31-Year Survey Shows Problems Remain, But Sexualization in Games Is Declining

Contrary to popular belief, sexualization was actually at its worst in 1995.
July 10, 2016, 6:00pm
Image: Blizzard Entertainment

There's been a lot of talk about the hypersexualization of women in video games over the last few years, and anyone wishing to tackle the issue would do well to read Teresa Lynch's 18-page article "Sexy, Strong, and Secondary" published in the Journal of Communication last month.

Lynch and researchers Jessica E. Tompkins, Irene I. van Driel, and Niki Fritz studied the portrayal of 571 playable female characters from 1989 to 2014 and found that, on the whole, things have actually been getting better. According to their findings, sexualization in video games reached a peak in 1995 and has since declined save for a few notable spikes (including a massive one in 2012). According to Lynch, this points to "a pattern of change in sexualization over time that indicates the industry may be reacting to its critics."


"We attribute this decline to an increasing female interest in gaming coupled with the heightened criticism levied at the industry's arguably male hegemony," the study says.

Judging from recent events, some of you might be preparing to send nasty tweets to said critics after reading that. But consider the study's other points. Lynch's research into almost 600 characters led her and her team to find that, "on average, female characters are far less sexualized than what previous analyses suggest." What they call "subtle sexualization" can still be a problem, they acknowledge, but they add that the "mere presence of sexualized female game characters does not automatically result in negative consequences for players."

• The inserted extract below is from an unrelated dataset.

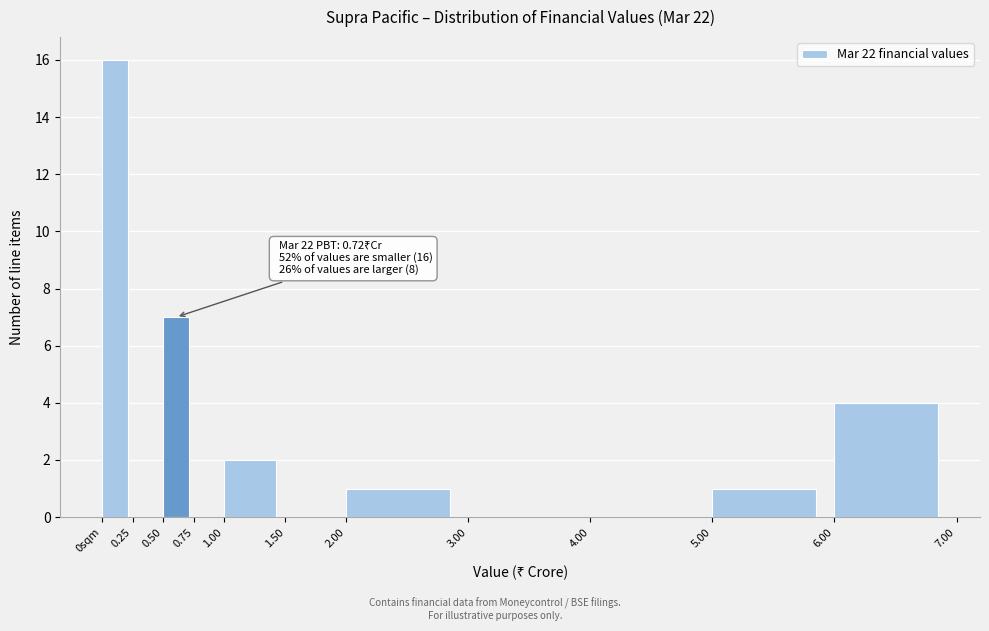

Reading right to left, what are all the values shown in this chart?

6.00=4	5.00=1	4.00=0	3.00=0	2.00=1	1.50=0	1.00=2	0.75=0	0.50=7	0.25=0	0sqm=16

"In other words," the study says, "what scholars, critics, and the public largely assume is a nearly universal feature of female characters in video games (i.e., gross sexualization) seems overstated when considering game content rather than marketing materials."

Image: T. Lynch, et al.

Many issues remain, of course. The study's introduction, for instance, touches on many themes now common to the conversation, such as the comparatively low numbers of women involved in the actual creation of games or the tendency of women to prefer playing role-playing games or games with "nonsexualized" protagonists. To what must be the surprise of absolutely no one familiar with such genres, the study notes that the sexualization of women has already been strongest in "male-oriented" genres like fighting and action games. Consider Soulcalibur, where the character Ivy Valentine barely manages to keep her body stuffed in her battle gear.

Lynch's study also demonstrates that while there may be more playable female characters in today's games, they're usually relegated to secondary roles where they're more sexualized than the primary characters. Elsewhere, despite the old standby that "sex sells," the study found no correlation between the sexualization found in a game and its critical success, and that games rated "Teen" and "Mature" usually didn't differ in their depictions of sexualization. In addition, the study finds a strong relationship between the sexualization of a female character and her physical capability.

Image: Capcom.

The paper explains their methodology at length. Only "dynamic play" was considered for the study; not "static box art" or "less interactive opening cinematics," and they pulled their lists of female characters from sites with extensive wikis like IGN, Giant Bomb, and Wikipedia. They based their study of the 571 characters on five-minute clips from YouTube, which reportedly allowed them to "avoid bias in the capturing of the content" and favored YouTube videos without commentary to further avoid bias. All that, on top of the revelation that two of the researchers were "enthusiastic" video game fans, while two were not.

Among many other examples of how they actually identified sexualzation, Lynch noted that they "considered chests sexualized if we observed one or more of the following: breasts disproportionate to the body size (α = .81), bare skin between the armpits and bottoms of the breasts (α = .70), or accentuation by garments or artistic styling (e.g., shading; α = .73)."

And so forth. It's all very thorough and scientific, but at the same time the approach highlights the trouble in defining sexualization in studies like these. Sometimes, as in the camera angles that linger on Lara Croft's rear as she climbs ladders or on the shape of her breasts as she works her way through small openings in the 2013 Tomb Raider reboot, it's not so overt. Sometimes something as simple as suggestive dialogue or eye contact can be far more objectifying than the sight of a woman strolling around a battlefield in a bikini.

Again, though, the general message of Lynch's study is one of hope. In time, the study says, this may lead to a better gaming environment for everyone.

"Normalizing female characters toward competent and non-objectified depictions may be part of the puzzle of mitigating hostility toward women in gaming," the study says. "For this reason, the trend toward decreased sexualization of female characters—especially if implemented without sacrificing their capability or diminishing their prominence in the game—is promising in cultivating a more egalitarian game culture for all."